▶ _PROBLEM DESCRIPTION_
Could you write out, exactly, every line from the top of the data through the line holding "middle tip: (921, 585)"? Omit the pictures.

▶ _THE DATA_
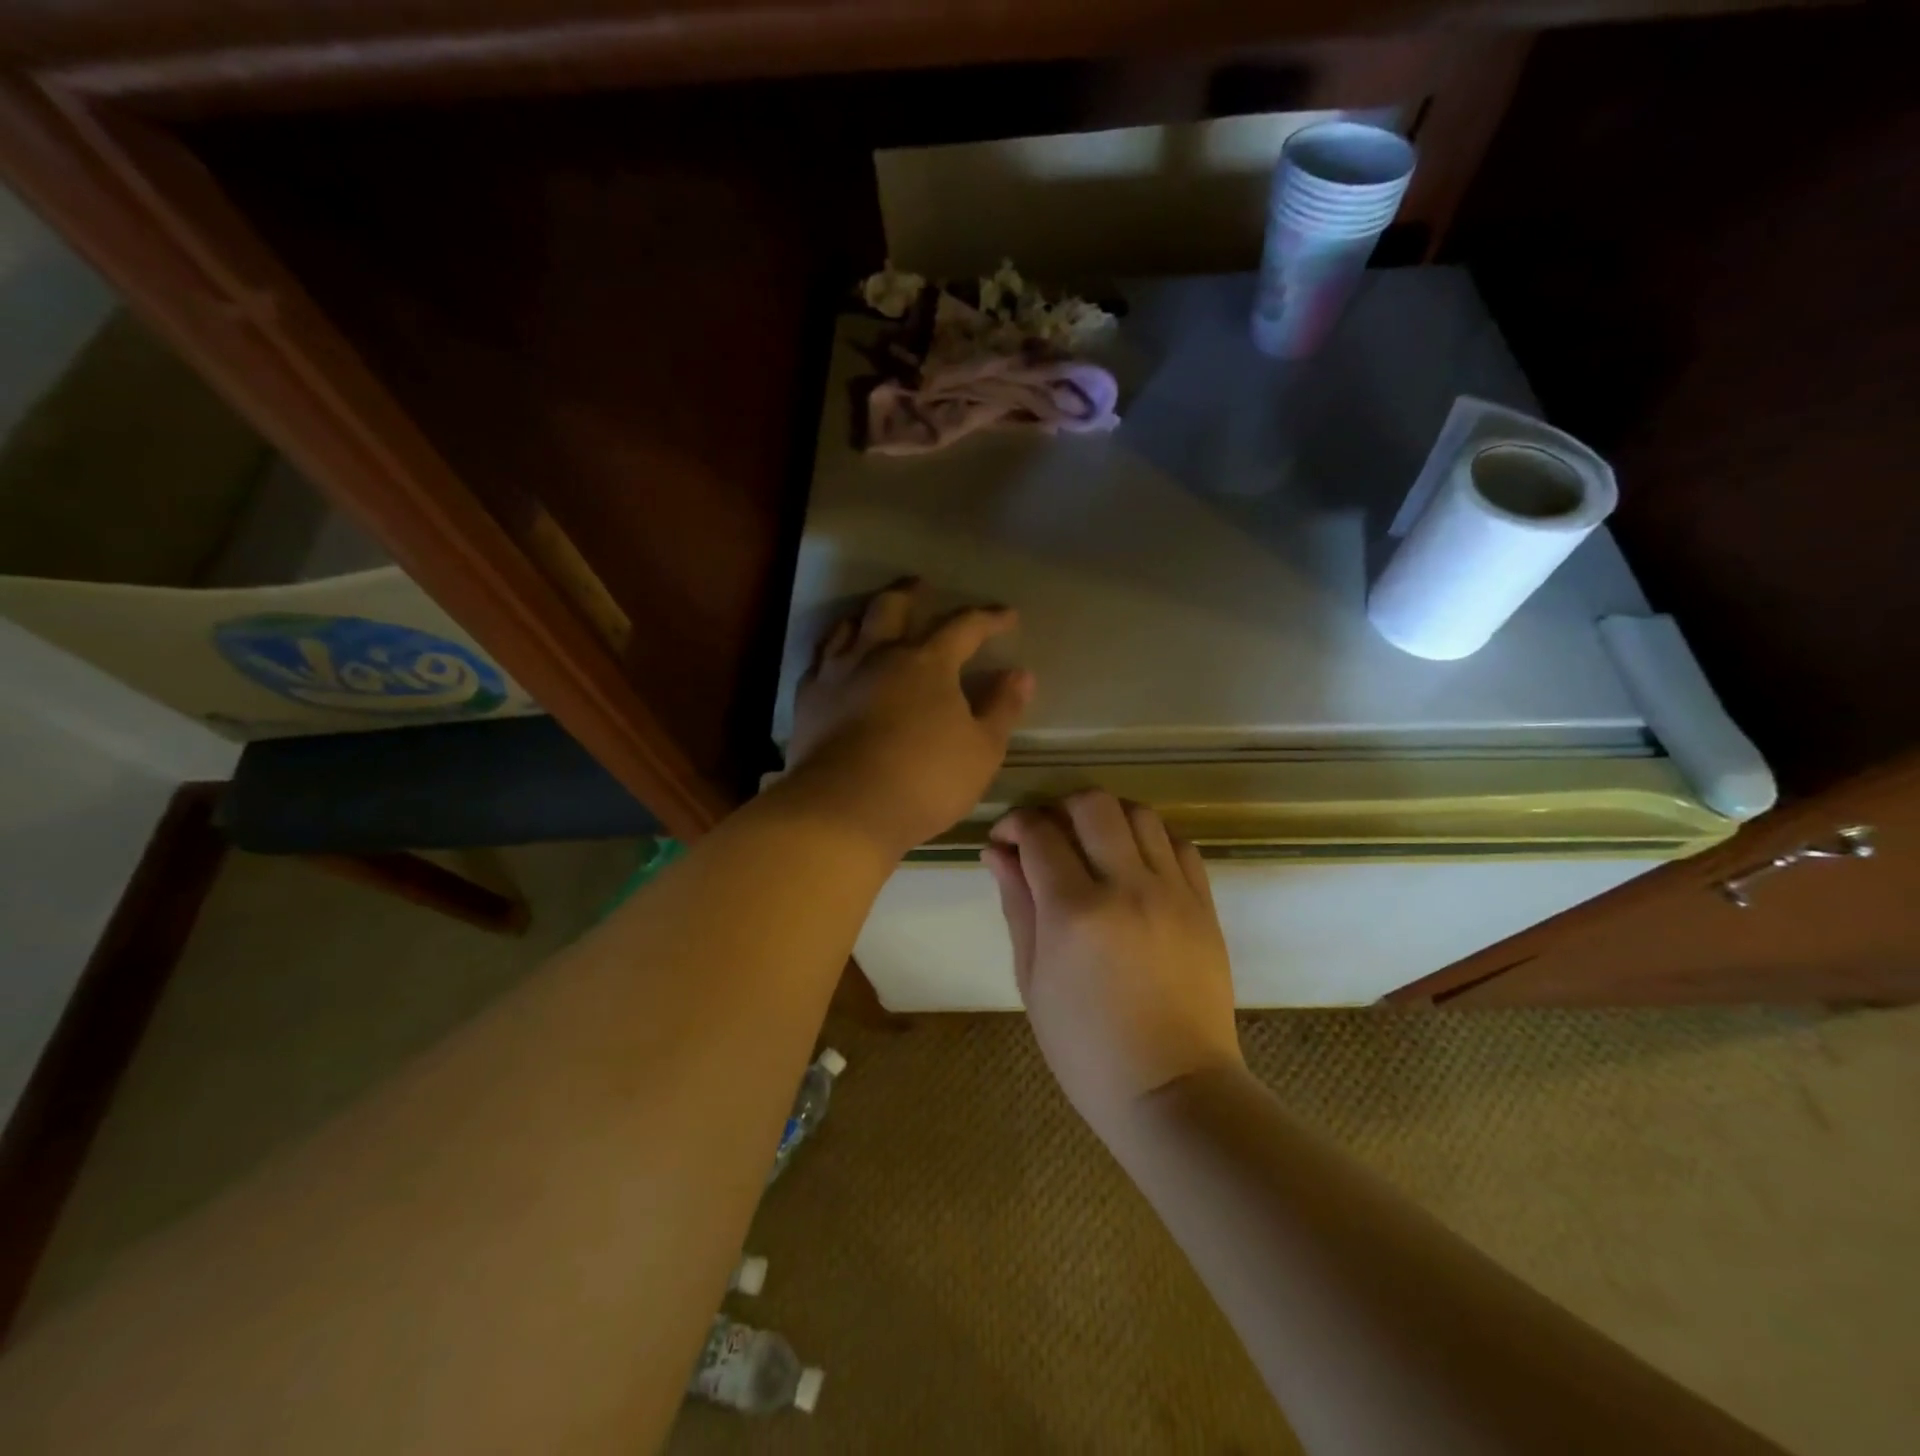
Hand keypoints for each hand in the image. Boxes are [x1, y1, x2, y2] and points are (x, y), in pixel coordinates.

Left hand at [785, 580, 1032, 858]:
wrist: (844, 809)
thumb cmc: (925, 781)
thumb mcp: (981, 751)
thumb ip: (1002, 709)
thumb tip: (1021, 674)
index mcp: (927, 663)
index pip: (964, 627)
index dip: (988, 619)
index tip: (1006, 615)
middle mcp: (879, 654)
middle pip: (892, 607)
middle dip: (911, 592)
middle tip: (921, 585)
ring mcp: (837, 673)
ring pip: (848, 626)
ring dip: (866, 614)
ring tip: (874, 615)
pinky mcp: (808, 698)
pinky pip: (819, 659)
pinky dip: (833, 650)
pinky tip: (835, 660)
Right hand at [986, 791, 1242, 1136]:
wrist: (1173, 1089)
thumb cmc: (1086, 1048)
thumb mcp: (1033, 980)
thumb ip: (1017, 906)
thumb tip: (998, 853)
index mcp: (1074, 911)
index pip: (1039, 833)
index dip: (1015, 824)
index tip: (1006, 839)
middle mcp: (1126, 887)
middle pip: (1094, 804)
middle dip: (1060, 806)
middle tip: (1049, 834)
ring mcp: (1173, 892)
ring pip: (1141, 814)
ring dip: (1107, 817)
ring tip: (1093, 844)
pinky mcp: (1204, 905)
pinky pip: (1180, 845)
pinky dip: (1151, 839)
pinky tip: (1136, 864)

▶ _ANSWER TO THIS EXERCISE_
Hand keypoints for each hand in the image. Boxes are [x1, y1, x2, y2] and points are (x, y), in pixel coordinates.

Left hand at [785, 580, 1032, 858]:
wrist: (844, 809)
thumb cmc: (925, 781)
thumb mcp: (981, 751)
thumb ip: (1002, 709)
thumb tip: (1021, 674)
index mcp: (927, 663)
index pip: (964, 627)
index dip: (988, 619)
index tip: (1006, 615)
middle mcp: (879, 654)
middle pip: (892, 607)
middle dip: (911, 592)
middle tip: (921, 585)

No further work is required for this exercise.